Nonpartisan analyses of the Biden policies provide good reasons for this broad support. If passed, the Build Back Better legislation could add new tax revenues to local economies, provide health-care savings, and boost long-term economic growth. A report by RMI found that solar and wind built this decade in the Southwest would provide about $11 billion of direct economic benefit. Analysts at the Seidman Research Institute at the W.P. Carey School of Business at Arizona State University estimate Arizona could have directly received around $83.6 billion under the original spending package, creating almost 1 million jobs in a nine-year period in the state.  

Dennis Hoffman, director of the Seidman Research Institute, said if lawmakers had decided to push forward with the original $3.5 trillion package, they would’ve been able to look back years from now and say, “We made a pretty good decision.”

But Senators Manchin and Sinema focused on the price tag of the original proposal and then drew a line in the sand, saying the starting figure was too high. 

“Our current political environment is both challenging and toxic,” Hoffman said.
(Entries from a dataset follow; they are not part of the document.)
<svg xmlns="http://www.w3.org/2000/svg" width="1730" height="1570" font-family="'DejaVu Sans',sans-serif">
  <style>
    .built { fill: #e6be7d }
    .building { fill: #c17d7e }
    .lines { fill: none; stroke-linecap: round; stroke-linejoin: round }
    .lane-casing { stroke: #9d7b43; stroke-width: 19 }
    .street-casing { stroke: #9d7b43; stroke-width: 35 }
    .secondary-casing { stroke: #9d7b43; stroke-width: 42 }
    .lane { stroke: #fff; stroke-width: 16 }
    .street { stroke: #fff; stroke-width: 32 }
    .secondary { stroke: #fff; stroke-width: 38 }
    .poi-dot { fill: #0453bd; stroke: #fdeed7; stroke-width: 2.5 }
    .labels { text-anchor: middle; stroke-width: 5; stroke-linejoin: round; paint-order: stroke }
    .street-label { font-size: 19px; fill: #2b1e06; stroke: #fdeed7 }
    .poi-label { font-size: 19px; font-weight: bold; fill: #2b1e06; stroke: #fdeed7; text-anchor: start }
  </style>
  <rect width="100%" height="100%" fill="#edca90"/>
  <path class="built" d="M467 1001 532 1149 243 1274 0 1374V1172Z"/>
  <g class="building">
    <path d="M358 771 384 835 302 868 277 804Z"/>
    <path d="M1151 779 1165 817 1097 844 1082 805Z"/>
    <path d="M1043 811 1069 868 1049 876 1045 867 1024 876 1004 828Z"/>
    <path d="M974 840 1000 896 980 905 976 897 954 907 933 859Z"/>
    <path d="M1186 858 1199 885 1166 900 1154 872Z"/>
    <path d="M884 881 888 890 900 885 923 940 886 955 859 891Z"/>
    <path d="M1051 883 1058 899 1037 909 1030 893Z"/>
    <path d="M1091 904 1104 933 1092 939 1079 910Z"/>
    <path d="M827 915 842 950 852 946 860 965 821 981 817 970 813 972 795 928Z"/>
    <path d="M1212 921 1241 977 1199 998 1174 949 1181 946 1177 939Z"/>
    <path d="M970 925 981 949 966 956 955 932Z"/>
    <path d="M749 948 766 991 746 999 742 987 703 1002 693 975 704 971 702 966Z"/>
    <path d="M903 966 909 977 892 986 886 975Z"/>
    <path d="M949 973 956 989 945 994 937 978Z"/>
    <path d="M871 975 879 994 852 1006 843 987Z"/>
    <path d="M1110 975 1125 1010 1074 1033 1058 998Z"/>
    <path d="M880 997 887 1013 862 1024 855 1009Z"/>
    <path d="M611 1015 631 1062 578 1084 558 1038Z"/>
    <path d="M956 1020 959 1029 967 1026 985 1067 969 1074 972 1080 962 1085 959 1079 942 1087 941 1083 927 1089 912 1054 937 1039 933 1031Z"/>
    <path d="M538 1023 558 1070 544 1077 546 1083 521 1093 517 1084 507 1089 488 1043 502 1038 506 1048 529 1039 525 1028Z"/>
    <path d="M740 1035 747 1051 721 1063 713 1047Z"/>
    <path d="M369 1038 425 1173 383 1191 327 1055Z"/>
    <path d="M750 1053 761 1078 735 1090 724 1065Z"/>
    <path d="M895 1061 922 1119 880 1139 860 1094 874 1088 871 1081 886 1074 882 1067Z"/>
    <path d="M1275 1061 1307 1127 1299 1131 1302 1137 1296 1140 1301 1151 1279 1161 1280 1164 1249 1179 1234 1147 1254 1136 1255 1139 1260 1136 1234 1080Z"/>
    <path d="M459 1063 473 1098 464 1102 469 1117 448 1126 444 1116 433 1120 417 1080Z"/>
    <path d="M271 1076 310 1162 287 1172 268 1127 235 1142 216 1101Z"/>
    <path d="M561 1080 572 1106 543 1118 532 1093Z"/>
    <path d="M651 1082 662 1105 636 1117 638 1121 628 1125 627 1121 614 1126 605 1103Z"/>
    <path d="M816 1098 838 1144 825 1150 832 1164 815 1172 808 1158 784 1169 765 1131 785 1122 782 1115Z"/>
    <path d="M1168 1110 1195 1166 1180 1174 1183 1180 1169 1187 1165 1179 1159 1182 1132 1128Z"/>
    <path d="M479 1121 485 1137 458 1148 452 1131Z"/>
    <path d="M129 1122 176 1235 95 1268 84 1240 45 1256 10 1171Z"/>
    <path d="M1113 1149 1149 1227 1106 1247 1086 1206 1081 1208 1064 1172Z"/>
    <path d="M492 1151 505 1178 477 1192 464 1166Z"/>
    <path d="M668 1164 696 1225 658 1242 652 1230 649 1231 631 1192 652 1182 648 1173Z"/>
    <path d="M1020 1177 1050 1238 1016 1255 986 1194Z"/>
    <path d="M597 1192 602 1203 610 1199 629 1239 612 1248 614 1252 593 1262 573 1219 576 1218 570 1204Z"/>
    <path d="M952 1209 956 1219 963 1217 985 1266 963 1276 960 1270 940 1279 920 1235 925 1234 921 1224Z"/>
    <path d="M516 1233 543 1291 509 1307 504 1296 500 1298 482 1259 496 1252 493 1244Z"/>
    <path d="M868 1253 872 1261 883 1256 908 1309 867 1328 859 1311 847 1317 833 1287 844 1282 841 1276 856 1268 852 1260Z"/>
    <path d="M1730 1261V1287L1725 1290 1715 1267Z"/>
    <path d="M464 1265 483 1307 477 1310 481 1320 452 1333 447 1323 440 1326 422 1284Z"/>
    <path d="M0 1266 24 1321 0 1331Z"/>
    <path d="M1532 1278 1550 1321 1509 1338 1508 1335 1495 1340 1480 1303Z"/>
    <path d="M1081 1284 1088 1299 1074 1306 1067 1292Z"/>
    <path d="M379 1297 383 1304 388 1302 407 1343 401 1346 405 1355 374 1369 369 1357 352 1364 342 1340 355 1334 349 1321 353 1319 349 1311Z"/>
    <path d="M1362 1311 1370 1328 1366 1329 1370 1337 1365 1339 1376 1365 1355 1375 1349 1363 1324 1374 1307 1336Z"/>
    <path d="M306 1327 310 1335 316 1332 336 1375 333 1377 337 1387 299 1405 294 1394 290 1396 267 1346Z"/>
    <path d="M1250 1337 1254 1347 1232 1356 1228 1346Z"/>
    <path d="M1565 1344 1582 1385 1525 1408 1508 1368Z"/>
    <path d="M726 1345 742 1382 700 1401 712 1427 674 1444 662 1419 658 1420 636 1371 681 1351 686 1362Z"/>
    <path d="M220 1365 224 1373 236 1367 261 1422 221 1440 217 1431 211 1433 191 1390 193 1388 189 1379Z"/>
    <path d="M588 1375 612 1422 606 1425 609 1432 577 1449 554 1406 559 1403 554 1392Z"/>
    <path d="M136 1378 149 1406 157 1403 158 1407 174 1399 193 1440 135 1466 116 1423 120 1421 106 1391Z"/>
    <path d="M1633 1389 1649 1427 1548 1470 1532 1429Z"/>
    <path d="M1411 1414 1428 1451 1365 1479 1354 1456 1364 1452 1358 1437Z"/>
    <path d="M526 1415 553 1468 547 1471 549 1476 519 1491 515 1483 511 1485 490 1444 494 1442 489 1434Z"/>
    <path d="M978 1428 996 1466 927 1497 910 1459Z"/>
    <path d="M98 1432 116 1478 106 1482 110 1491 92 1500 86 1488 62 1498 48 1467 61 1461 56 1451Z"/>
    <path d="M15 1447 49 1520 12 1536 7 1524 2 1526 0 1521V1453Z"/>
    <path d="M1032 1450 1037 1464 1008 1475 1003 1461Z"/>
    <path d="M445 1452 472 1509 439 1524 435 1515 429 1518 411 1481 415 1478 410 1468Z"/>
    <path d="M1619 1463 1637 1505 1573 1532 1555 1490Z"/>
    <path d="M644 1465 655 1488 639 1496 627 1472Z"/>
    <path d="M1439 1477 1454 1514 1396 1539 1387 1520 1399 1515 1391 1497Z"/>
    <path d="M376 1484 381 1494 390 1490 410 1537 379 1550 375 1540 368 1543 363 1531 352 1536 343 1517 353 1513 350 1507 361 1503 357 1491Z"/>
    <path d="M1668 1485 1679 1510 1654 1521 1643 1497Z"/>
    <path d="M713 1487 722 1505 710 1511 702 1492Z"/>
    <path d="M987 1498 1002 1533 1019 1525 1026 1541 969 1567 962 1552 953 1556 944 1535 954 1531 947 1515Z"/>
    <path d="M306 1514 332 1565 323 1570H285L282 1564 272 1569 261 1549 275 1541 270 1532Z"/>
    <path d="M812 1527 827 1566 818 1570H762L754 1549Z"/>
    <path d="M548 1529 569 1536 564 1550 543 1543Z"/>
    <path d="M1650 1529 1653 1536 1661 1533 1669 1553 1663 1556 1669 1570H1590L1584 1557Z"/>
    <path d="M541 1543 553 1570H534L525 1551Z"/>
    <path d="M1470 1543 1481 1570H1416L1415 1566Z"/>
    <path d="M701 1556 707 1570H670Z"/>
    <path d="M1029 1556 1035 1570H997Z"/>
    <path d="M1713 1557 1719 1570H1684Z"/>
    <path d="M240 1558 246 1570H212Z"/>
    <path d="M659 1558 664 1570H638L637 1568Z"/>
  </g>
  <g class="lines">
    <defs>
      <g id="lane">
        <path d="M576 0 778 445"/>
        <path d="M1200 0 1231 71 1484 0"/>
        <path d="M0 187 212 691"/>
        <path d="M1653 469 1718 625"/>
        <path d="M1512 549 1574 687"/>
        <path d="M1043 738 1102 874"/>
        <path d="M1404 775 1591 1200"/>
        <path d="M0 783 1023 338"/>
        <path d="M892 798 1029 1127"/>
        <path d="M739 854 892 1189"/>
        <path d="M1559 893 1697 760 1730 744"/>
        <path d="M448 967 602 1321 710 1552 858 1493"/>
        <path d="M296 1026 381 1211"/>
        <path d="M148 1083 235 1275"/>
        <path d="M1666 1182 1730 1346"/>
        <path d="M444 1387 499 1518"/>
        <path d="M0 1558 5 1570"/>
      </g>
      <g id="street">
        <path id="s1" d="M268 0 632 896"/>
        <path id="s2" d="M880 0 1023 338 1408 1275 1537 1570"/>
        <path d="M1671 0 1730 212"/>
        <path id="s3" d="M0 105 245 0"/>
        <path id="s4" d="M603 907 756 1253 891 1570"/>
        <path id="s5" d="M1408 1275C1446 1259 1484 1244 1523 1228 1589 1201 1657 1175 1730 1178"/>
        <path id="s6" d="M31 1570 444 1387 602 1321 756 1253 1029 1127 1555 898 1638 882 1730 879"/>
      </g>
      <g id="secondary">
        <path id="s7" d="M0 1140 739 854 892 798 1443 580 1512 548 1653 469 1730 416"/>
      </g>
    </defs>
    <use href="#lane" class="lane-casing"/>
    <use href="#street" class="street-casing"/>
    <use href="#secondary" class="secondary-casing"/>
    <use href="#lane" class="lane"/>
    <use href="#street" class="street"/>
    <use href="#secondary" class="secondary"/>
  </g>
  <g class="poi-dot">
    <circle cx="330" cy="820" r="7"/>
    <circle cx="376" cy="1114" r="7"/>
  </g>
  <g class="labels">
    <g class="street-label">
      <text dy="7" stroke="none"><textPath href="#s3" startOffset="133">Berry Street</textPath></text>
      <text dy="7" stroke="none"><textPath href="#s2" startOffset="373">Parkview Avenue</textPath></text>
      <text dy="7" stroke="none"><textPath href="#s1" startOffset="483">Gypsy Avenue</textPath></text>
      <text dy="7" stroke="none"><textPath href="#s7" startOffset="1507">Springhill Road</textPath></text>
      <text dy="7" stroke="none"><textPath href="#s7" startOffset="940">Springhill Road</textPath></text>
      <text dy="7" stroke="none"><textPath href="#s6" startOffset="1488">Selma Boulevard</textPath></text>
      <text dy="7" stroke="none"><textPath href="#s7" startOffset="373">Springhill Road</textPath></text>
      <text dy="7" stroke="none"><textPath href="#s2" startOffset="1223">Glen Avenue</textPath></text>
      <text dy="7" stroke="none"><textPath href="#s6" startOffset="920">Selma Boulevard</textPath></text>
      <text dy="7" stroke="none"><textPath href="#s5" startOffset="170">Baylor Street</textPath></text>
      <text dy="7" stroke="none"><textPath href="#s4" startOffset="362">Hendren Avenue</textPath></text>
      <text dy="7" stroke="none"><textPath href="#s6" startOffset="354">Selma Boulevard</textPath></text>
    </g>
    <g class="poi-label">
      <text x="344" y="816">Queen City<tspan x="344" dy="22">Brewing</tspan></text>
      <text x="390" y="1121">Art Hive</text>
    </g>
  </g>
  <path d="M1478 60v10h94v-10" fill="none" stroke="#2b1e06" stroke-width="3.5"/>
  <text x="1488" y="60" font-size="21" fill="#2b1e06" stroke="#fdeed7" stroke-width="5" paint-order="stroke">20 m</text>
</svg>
And that narrow-mindedness can go against the best interest of Arizonans and others throughout the country who can benefit from federal funds, he added. 

“Arizona, frankly, benefits from injections from the federal government and has for the last five decades, at least ever since World War II,” Hoffman said. “People move here to enjoy the lifestyle, the beautiful environment that we have. We need to preserve it.” 

He continued, “We need to make it better. And investments like this—I think it could certainly do that.”